Data →
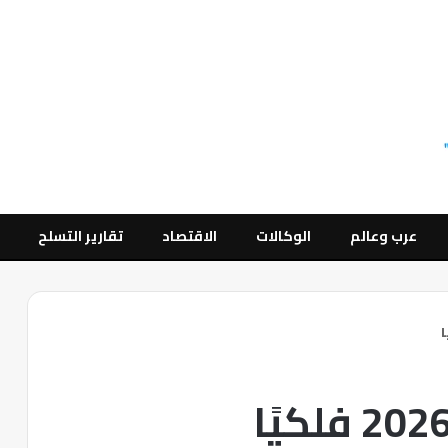
عرب وعالم
الوكالات
الاقتصاد
تقارير التسلح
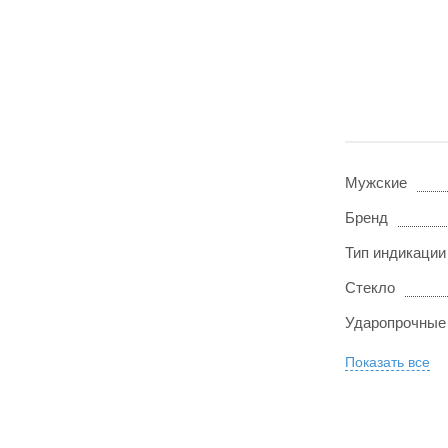
Мужские
Бренд
Тип индикации
Стекло
Ударопрочные
Показать все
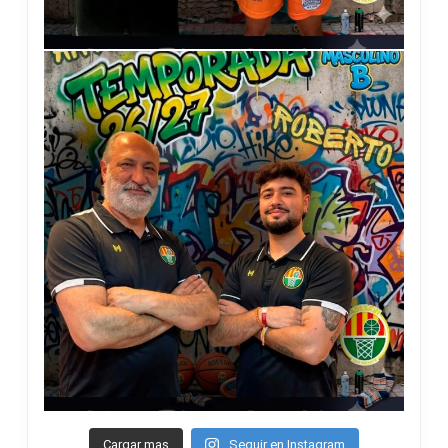
Cargar mas
Seguir en Instagram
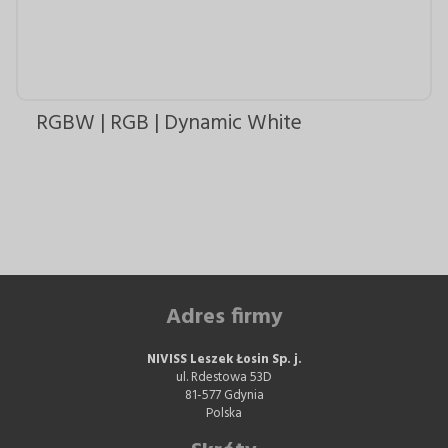
RGBW | RGB | Dynamic White
Adres firmy
NIVISS Leszek Łosin Sp. j.
ul. Rdestowa 53D
81-577 Gdynia
Polska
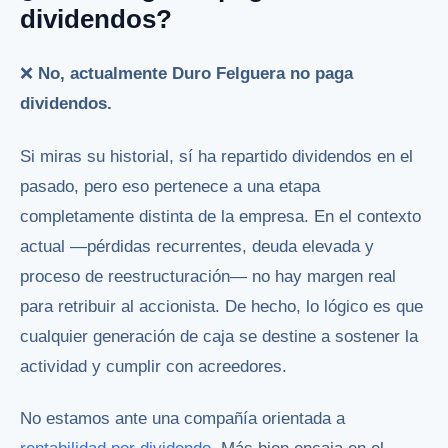
dividendos?
❌
No, actualmente Duro Felguera no paga
dividendos.
Si miras su historial, sí ha repartido dividendos en el
pasado, pero eso pertenece a una etapa
completamente distinta de la empresa. En el contexto
actual —pérdidas recurrentes, deuda elevada y
proceso de reestructuración— no hay margen real
para retribuir al accionista. De hecho, lo lógico es que
cualquier generación de caja se destine a sostener la
actividad y cumplir con acreedores.
No estamos ante una compañía orientada a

To do →
Copy out the text of every item above word for word, leaving out the pictures.

Expected output →
عرب وعالم
الوكالات
الاقتصاد
تقارير التسلح
Мужские
Бренд
Тип индикации
Стекло
Ударопрочные
Показать все
Cargar mas
Seguir en Instagram
RGBW | RGB | Dynamic White
Adres firmy
NIVISS Leszek Łosin Sp. j.
ul. Rdestowa 53D
81-577 Gdynia
Polska
dividendos?
❌
No, actualmente Duro Felguera no paga
dividendos.
Si miras su historial, sí ha repartido dividendos en el
pasado, pero eso pertenece a una etapa
completamente distinta de la empresa. En el contexto
actual —pérdidas recurrentes, deuda elevada y
proceso de reestructuración— no hay margen real
para retribuir al accionista. De hecho, lo lógico es que
cualquier generación de caja se destine a sostener la
actividad y cumplir con acreedores.
No estamos ante una compañía orientada a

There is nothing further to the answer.